Personal information
- Full name: Colin Harry Beard
- Date of birth: 12 December 1941
- Place of birth: Melbourne, Victoria
- Date of death: 20 August 2019 (aged 77)
- Original team(s): South Fremantle (WAFL)
- Height: 188 cm (6 ft 2 in)
- Weight: 93 kg (205 lb)

Playing career^{1}
- Years: Club / Games (Goals)
- 1959–1967, 1972: South Fremantle / 167 (79)
- 1969–1971: Richmond / 033 0(0)
- Total:  / 200 (79)

Coaching career^{3}
- Years: Club / Games (W–L–D)
- 1974–1976: South Fremantle / 68 (40–28–0)
- ^{1} Playing statistics correct to the end of 1972.^{3} Coaching statistics correct as of 1976.

Career highlights
- Richmond Premiership Player 1969; Richmond Reserves Premiership Player 1971; WA Interstate Games: 2; South Fremantle Hall of Fame;

= Colin Beard =

Australian rules footballer and coach (1941-2019)

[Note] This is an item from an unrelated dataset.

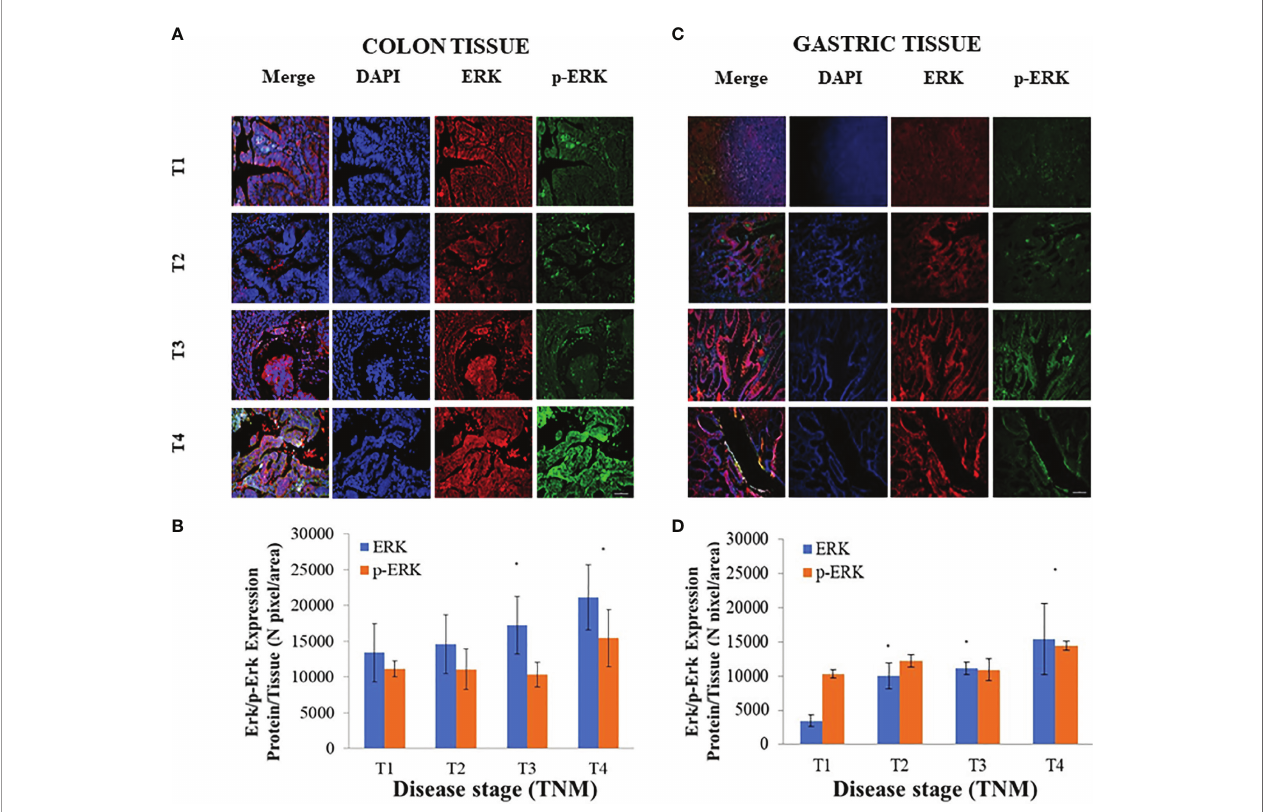
FIGURE 5 | Evaluation of extracellular signal-regulated protein kinase (ERK)1/2 and p-ERK1/2 expression levels in tissues derived from (26) colorectal cancer (CRC) or (20) gastric cancer (GC) patients. Representative confocal microscopy images (A, C) for the detection of ERK1/2 and p-ERK1/2, along with ERK1/2 and p-ERK1/ 2 expression levels (B, D) , evaluated by fl uorescence intensity index analysis, in CRC (A, B) and GC (C, D) tissues at different TNM stages. Blue channel: nuclei; green channel: labeled p-ERK1/2; red channel: labeled ERK1/2 and corresponding overlay. Scale bar, 50 µm; Magni fi cation, ×20. (*) p < 0.005 vs . CRC or GC patients with stage T1 (A – D)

Colin Harry Beard (12 December 1941 – 20 August 2019) was an Australian rules football player and coach. He played for South Fremantle in the West Australian Football League (WAFL) between 1959 and 1972 and for the Richmond Football Club in the VFL between 1969 and 1971.

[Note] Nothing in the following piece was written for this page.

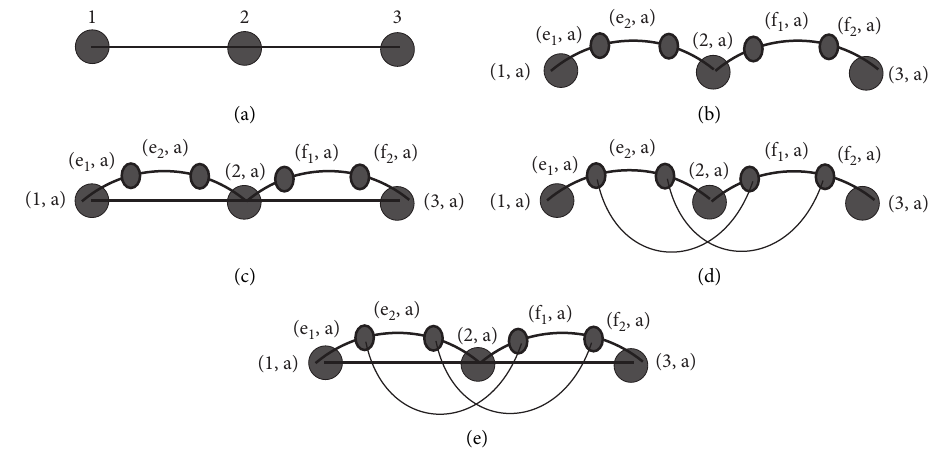
Figure 1: (a) Γ , (b). S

After winning South Fremantle's best and fairest award in 1966 and representing Western Australia in two interstate games in 1967, he was recruited by Richmond in 1968 to replace their retiring full back Fred Swift. However, the WAFL refused to clear him, and Beard had to sit out of football for a year and was unable to play for Richmond until the 1969 VFL season. He played in nine wins from his first ten games including winning the 1969 VFL Grand Final.

He returned to South Fremantle after his three seasons at Richmond but only played 6 games in the 1972 WANFL season before retiring. He became the coach of the Bulldogs' senior team from 1974 to 1976. He was inducted into South Fremantle's Hall of Fame in 2015.